By Olivia Le Poidevin
GENEVA (Reuters) -Russia is reviving Soviet-era tactics such as forced psychiatric treatment to silence dissenters and anti-war voices in an increasingly repressive environment, a U.N. expert said on Monday.
Rights groups say President Vladimir Putin's government has lurched further into authoritarianism since the full-scale invasion of Ukraine more than three years ago, but Moscow denies that and accuses the West of a smear campaign.
A report this month by Mariana Katzarova, the U.N.'s special rapporteur on rights in Russia, found that state-sponsored repression is escalating and becoming systematic via national security laws and other measures.
"Punitive psychiatry has returned as a tool against anti-war voices," Katzarova told reporters in Geneva.
The Russian diplomatic mission in Geneva pointed Reuters to a September 8 statement by its foreign minister saying that Moscow does not recognise her mandate and calling her work illegitimate.
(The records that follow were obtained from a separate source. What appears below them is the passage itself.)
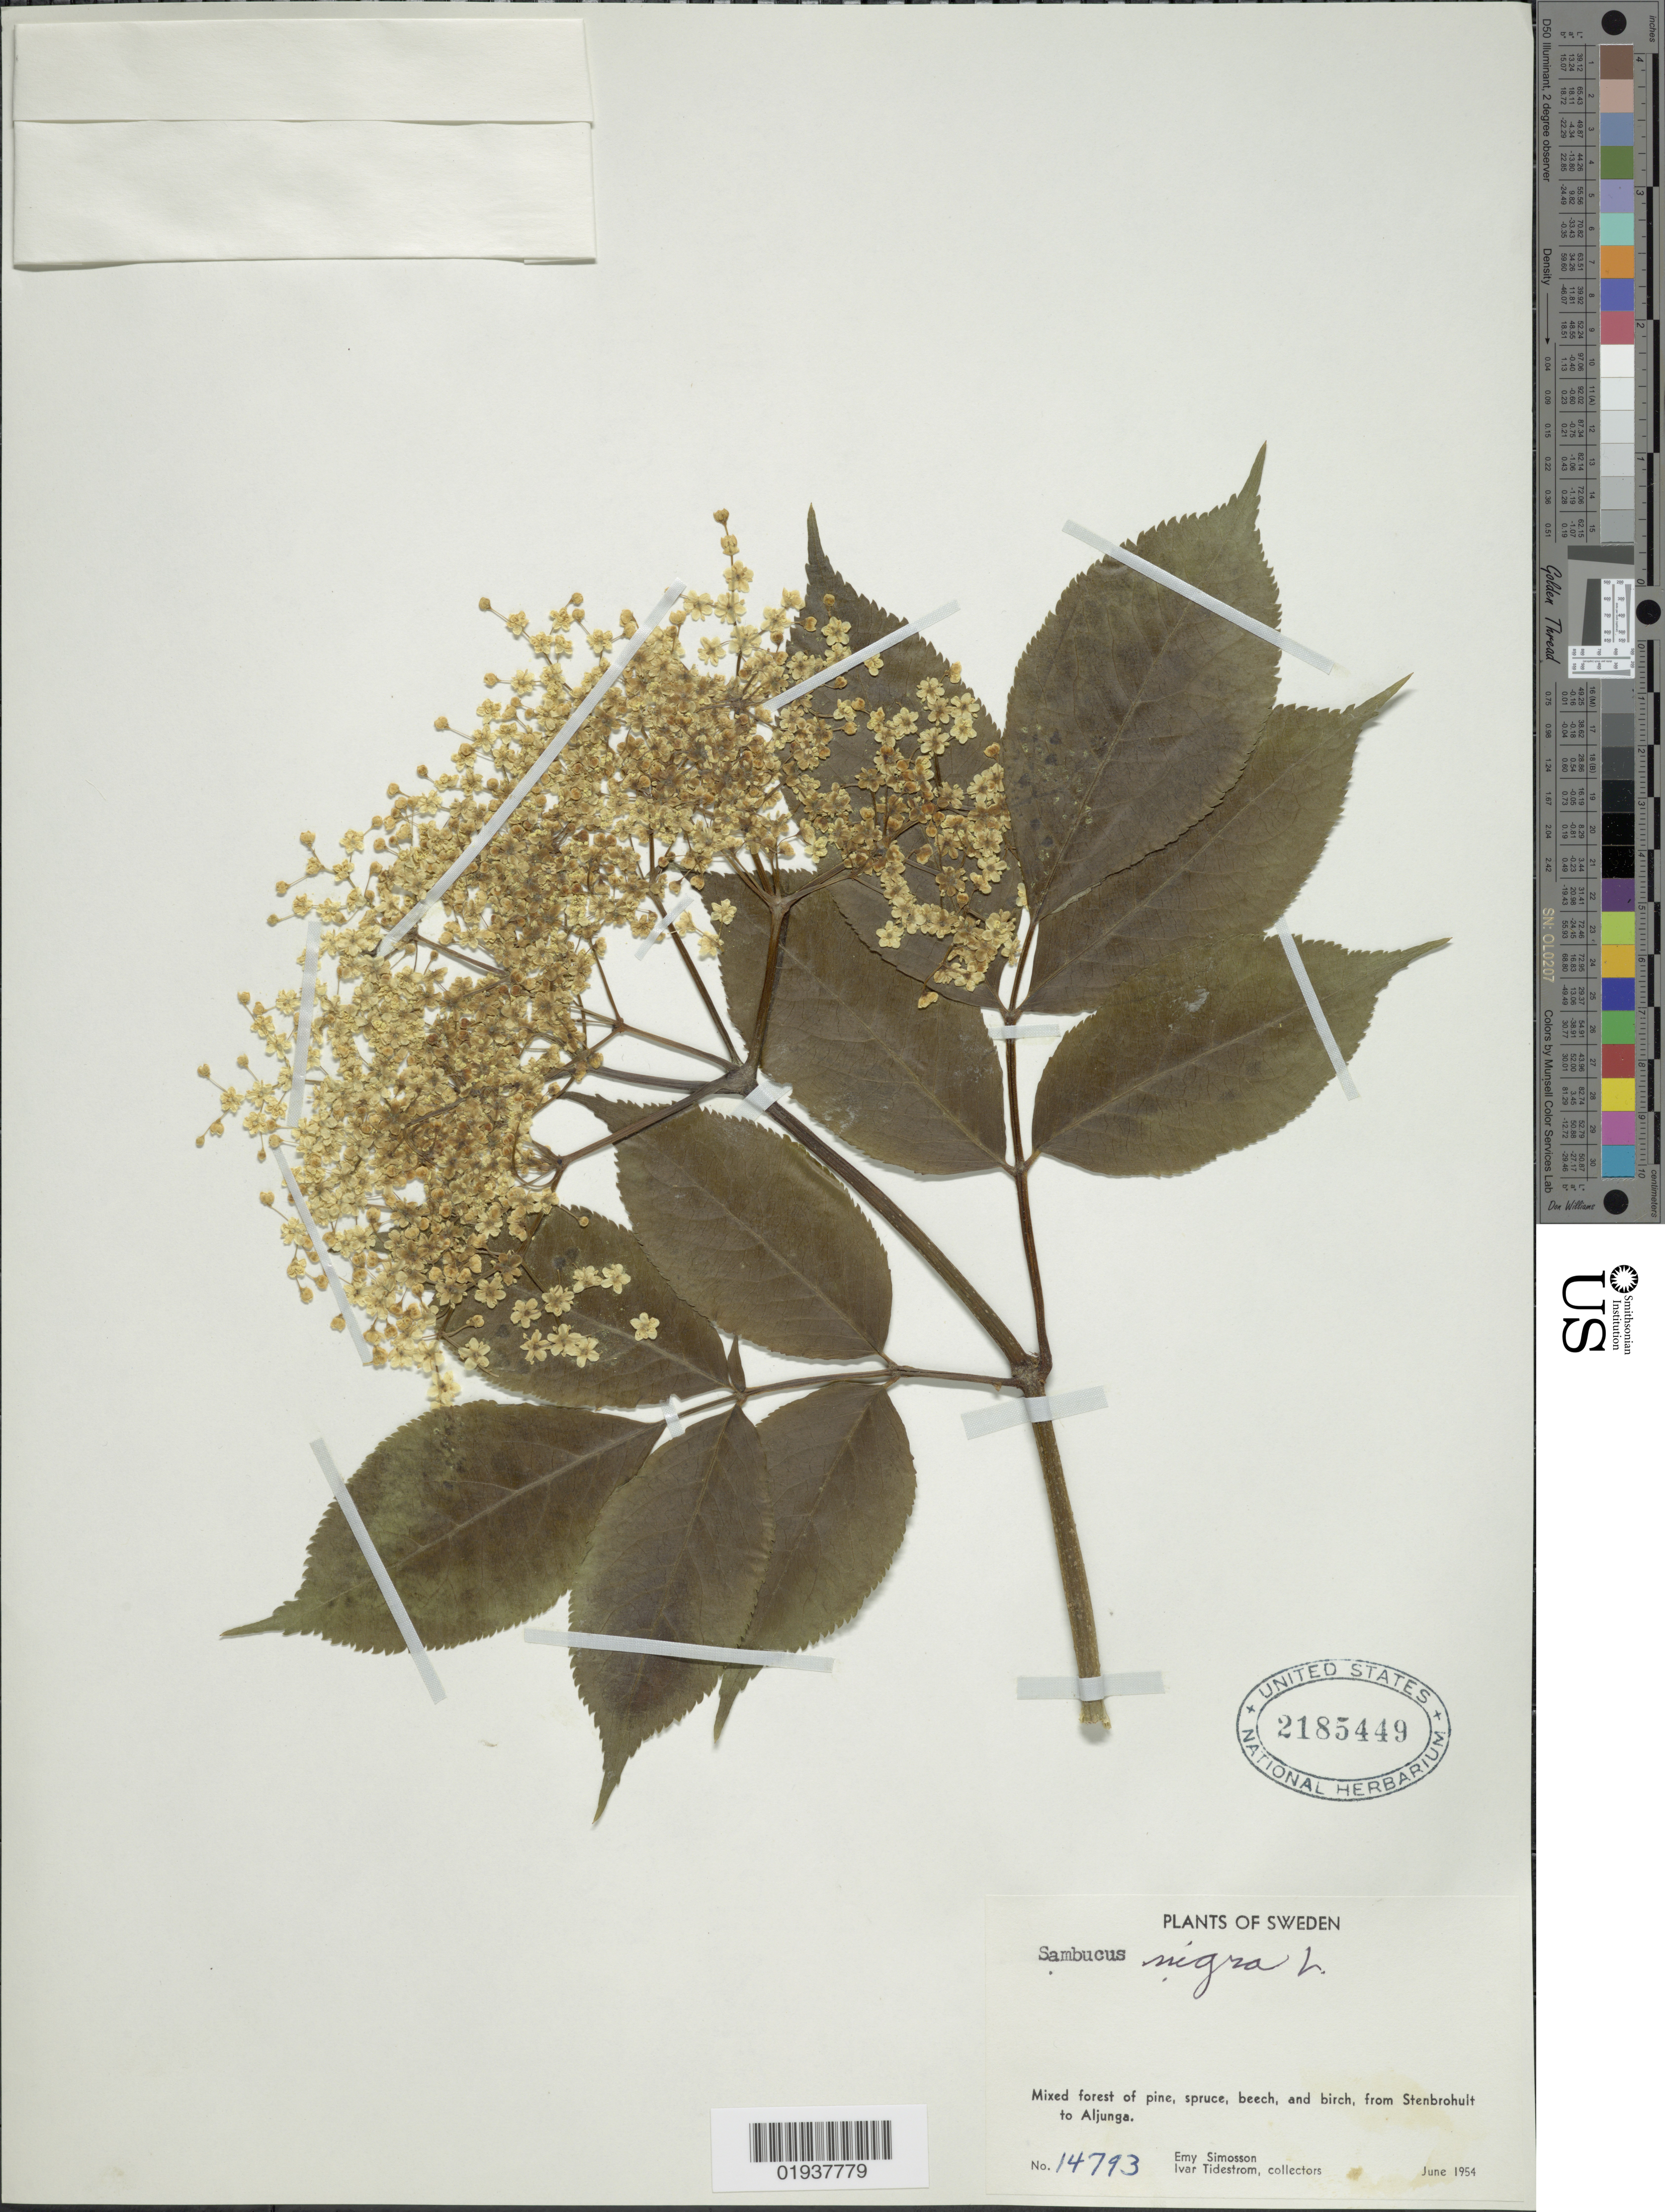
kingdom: Plantae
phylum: Tracheophyta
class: Magnoliopsida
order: Dipsacales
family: Viburnaceae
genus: Sambucus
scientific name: Sambucus nigra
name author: L.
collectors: E. Simosson & I. F. Tidestrom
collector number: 14793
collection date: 1954-06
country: Sweden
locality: From Stenbrohult to Aljunga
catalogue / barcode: US 2185449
Moscow has previously called criticism of its rights record unfounded.
Since the invasion of Ukraine, it has passed stronger laws to punish dissenters and perceived traitors.
Torture, criminal prosecution and coercive psychiatry were among measures being used, Katzarova said, with the latter documented in an average 23 cases annually since 2022, compared to five per year from 2015-2021.
"It's the old Soviet tool of getting dissidents, in this case, anti-war activists, also journalists," she said.
SCARRING EXPERIENCE
In March, Reuters reviewed case materials of two female activists who described the scarring ordeal of being sent by court order to undergo psychiatric assessments at a Siberian hospital.
Some of the coercive psychiatry measures include invasive and unnecessary tests, and being admitted open-endedly as a psychiatric patient.
Katzarova gave the example of journalist Maria Ponomarenko, whom she says was ordered to undergo compulsory psychiatric treatment for maintaining her anti-war stance.
Ponomarenko was imprisoned for spreading "fake news" about the war in Ukraine in 2023 and handed an additional sentence of 10 years in March.
Russia says it is essential to maintain domestic stability and accuses Western intelligence agencies of trying to destabilise the country.
Katzarova said laws on foreign agents and spreading fake news were being harnessed "massively" to suppress dissent and critics, by portraying journalists, political opponents and anti-war activists as enemies of the state.
Just over 20,000 people have been arrested for expressing an anti-war position since the full-scale Ukraine invasion began, according to Russian rights group OVD-Info.